I'm back to discuss some more of the possibilities of creating more livable space in your home. Amongst the stock options, finishing basements & attics. These are the remodeling choices you may want to explore before going for the more costly remodeling modification, additions & extensions ,which we will get to soon enough.
Basements are traditionally considered utility areas of the home. Usually a place for the heating system, laundry, gas & water meters. Relocating these facets of your basement are usually limited, and can become very costly. Although if upgrading of these utilities is necessary there should be no hesitation in doing so before planning your basement remodel. It would be a shame if you would have to do it afterwards, and probably cost much more because of the precautions needed to be taken not to damage the new living space. This brings me back to the basics, the Roman aqueducts didn't last as long as they did because of bad planning, but they sure didn't try to hide there plumbing. Now if you intend to try to hide your plumbing , better make sure it's in good shape, and that it will out last the remodel.
Consider what you want, or don't want to look at when you look at a wall or a ceiling. Clean straight lines are always more appealing than a menagerie of soffits. Often plumbing can be re-routed fairly easily. This is not because old time plumbers where jerks, but because of the fact that basements were considered unfinished utility/storage areas , it was just much easier to work on the pipes. Re-piping also gives you a chance to replace and relocate some leaky shut-off valves , or put some extra ones in to isolate future water lines that may be upgraded elsewhere in the home. Be sure to place the valves in accessible spots that are out of view, ergo boiler room ,closets, and access panels, the ones your going to be building around your water or gas meters.
Ok, last little bit on plumbing, if your going to re-pipe make sure the main tributaries including the risers going to the second floor are of at least 3/4 L copper ( thicker stuff), this will increase the volume of water through out the home, e.g. , more water pressure at the fixtures. It would also be to make the house trap less noticeable, but keep in mind that this area needs adequate room if it must be worked on. Alright , now where done with all the plumbing stuff right? What about if you want a bathroom in the basement you say. That's easy, if your waste line is sufficiently below your basement floor. If not be prepared to spend an additional grand or two for the installation of a sump pump & well set up, depending on where you want to locate the new bath.
Ok, now for all you bored with the plumbing aspects of a basement remodel, it is time for me to bore you with some electrical aspects. Upgrading here is essential especially since you haven't closed everything up yet. If your considering upgrading your service do it now, this will give your electrician a chance to inspect your wiring. If you intend to add any extra lines throughout the house do it now it will cost you double afterwards. If you intend on doing it yourself remember to do it by your local municipality code, also you shouldn't bury any junction boxes. Why ? Cause it's the law. And if your house burns down insurance won't pay, and if any one gets hurt you would be responsible. If you know what your doing check your local codes, file your permits & get a fire underwrite to inspect it. If your not sure call an electrician. There not all blood suckers, get some estimates.
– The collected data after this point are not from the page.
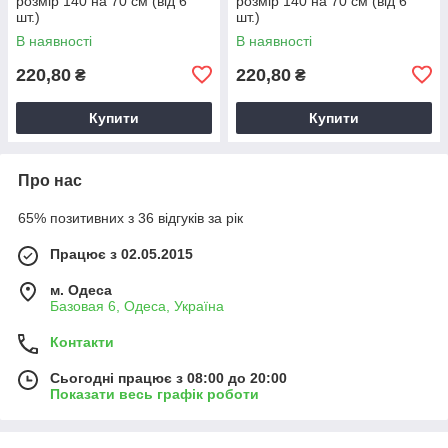
розмір 140 на 70 см (від 6
розмір 140 на 70 см (від 6
шт.)
шт.)
В наявності
В наявності
220,80
220,80
₴
₴
Купити
Купити
Про нас
65% позитивних з 36 відгуків за рік
Працює з 02.05.2015
м. Одеса
Базовая 6, Одеса, Україна
Контакти
Сьогодні працює з 08:00 до 20:00
Показати весь графік роботи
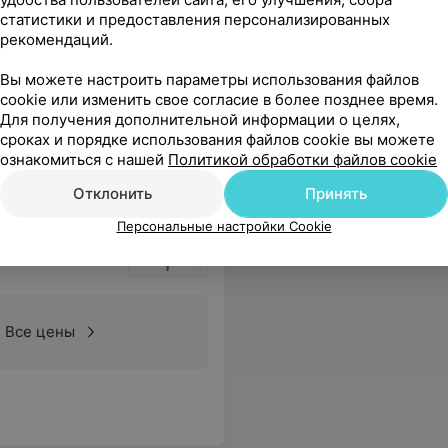
В
статистики и предоставления персонализированных
Цена по запросу
рекомендаций.
Вы можете настроить параметры использования файлов
у...Терпела раз 5 наращивала, но проблема не уходит. Ресницы справа со внутреннего угла выпали.И 10 дней не прошло идти к другому мастеру переделывать.
Еще
cookie или изменить свое согласие в более позднее время.
Для получения дополнительной информации о целях,
сроках и порядке использования файлов cookie вы можете
ознакомиться с нашей
Политикой обработки файлов cookie
Отклонить
Принять
Персональные настройки Cookie
Все цены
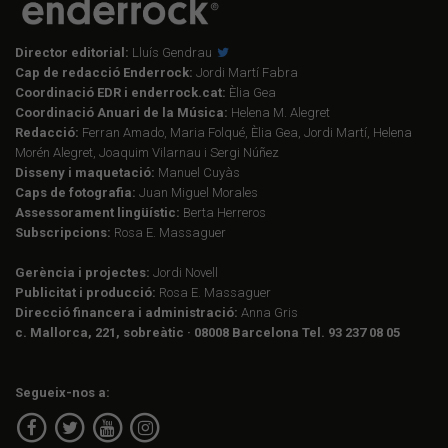
Director editorial:
Lluís Gendrau
Cap de redacció Enderrock:
Jordi Martí Fabra
Coordinació EDR i enderrock.cat:
Èlia Gea
Coordinació Anuari de la Música:
Helena M. Alegret
Redacció:
Ferran Amado, Maria Folqué, Èlia Gea, Jordi Martí, Helena
Morén Alegret, Joaquim Vilarnau i Sergi Núñez
Disseny i maquetació:
Manuel Cuyàs
Caps de fotografia:
Juan Miguel Morales
Assessorament lingüístic:
Berta Herreros
Subscripcions:
Rosa E. Massaguer
Gerència i projectes:
Jordi Novell
Publicitat i producció:
Rosa E. Massaguer
Direcció financera i administració:
Anna Gris
c. Mallorca, 221, sobreàtic · 08008 Barcelona Tel. 93 237 08 05
Segueix-nos a:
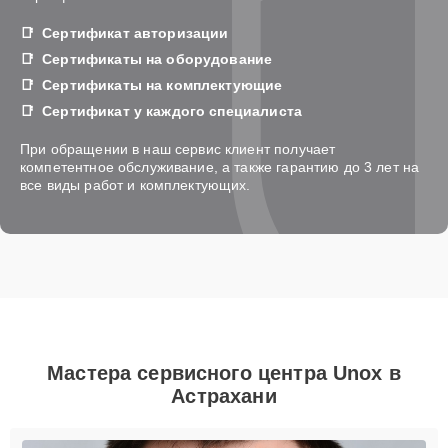
Сертификат авторизации
Сертификаты на оборудование
Сертификаты на комплектующие
Сертификат у каждого специалиста
При обращении в наш сервис клиент получает
компетентное обслуживание, а также гарантию до 3 лет на
все виды работ и комплектующих.
Мастера сервисного центра Unox в
Астрахани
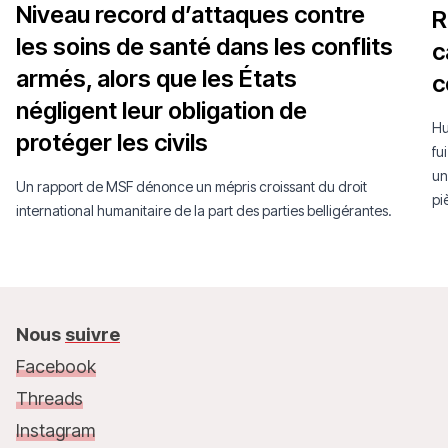
Niveau record d’attaques contre
R
les soins de santé dans les conflits
c
armés, alors que les États
c
négligent leur obligation de
Hu
protéger les civils
fu
un
Un rapport de MSF dénonce un mépris croissant du droit
pi
international humanitaire de la part des parties belligérantes.
Nous
suivre
Facebook
Threads
Instagram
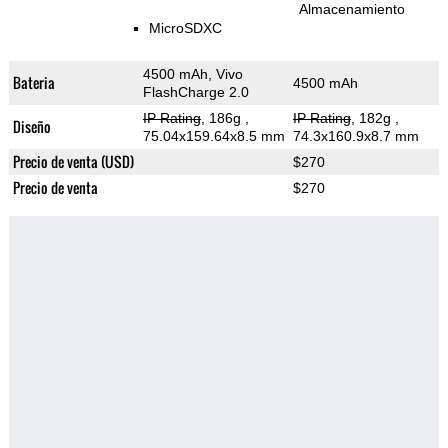
Almacenamiento
MicroSDXC
4500 mAh, Vivo
Bateria
4500 mAh
FlashCharge 2.0
IP Rating
, 186g
,
IP Rating
, 182g
,
Diseño
75.04x159.64x8.5 mm
74.3x160.9x8.7 mm
Precio de venta (USD)
$270
Precio de venta
$270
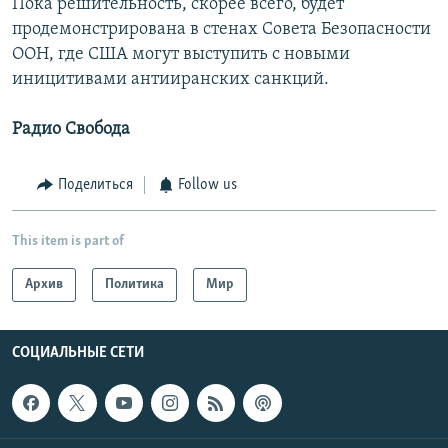
Пока решительность, скорее всего, будет
продемонстрирована в стенах Совета Безопасности
ООН, где США могут выступить с новыми
иницитивами антииранских санкций.
Радио Свобода
Поделиться
Follow us
This item is part of
Архив
Политика
Мир
СОЦИАЛЬНЫЕ СЕТИ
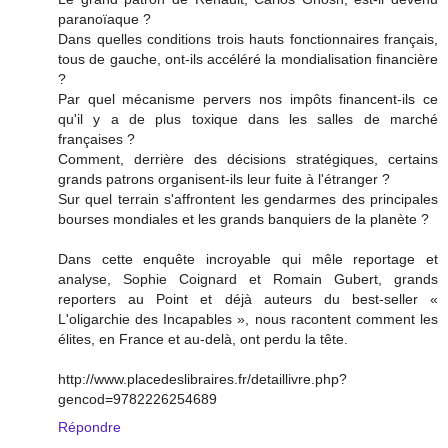
paranoïaque ?
Dans quelles conditions trois hauts fonctionnaires français,
tous de gauche, ont-ils accéléré la mondialisation financière
?
Par quel mécanisme pervers nos impôts financent-ils ce
qu'il y a de plus toxique dans les salles de marché
françaises ?
Comment, derrière des décisions stratégiques, certains
grands patrons organisent-ils leur fuite à l'étranger ?
Sur quel terrain s'affrontent les gendarmes des principales
bourses mondiales et les grands banquiers de la planète ?
Dans cette enquête incroyable qui mêle reportage et
analyse, Sophie Coignard et Romain Gubert, grands
reporters au Point et déjà auteurs du best-seller «
L'oligarchie des Incapables », nous racontent comment les
élites, en France et au-delà, ont perdu la tête.
http://www.placedeslibraires.fr/detaillivre.php?
gencod=9782226254689
Répondre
So now you want to design a livable basement you say. Ok. Do you have a 2nd means of egress ? Another way out incase a fire blocks the stairs going to the second floor. If not , then you may consider putting in a cellar entrance . depending on what you want this can cost any where from 3 grand and up. It would be wise to include a large enough drain to handle the 100 year flood, and an awning wouldn't hurt either. The stairway should be wide enough to accommodate the moving of furniture . If this proposal becomes too costly for the budget you may want to make an egress window. The window must be no more than 3 ft from the floor. This entails some digging and stepping out of a retaining wall but can be accomplished relatively inexpensively. It also lets some natural lighting into the basement. No one should feel like a C.H.U.D. . Ok , its getting late, now the rest is up to you and yours where the furniture goes, paint color (keep it light), drapes, flooring (something that can be restored if your in a flood or high water table area). Also if you have an indoor oil tank remember it can be moved around fairly easily, when empty any. Make sure you fixed all the termite damage too, so the rest of the house doesn't cave in on your work of art.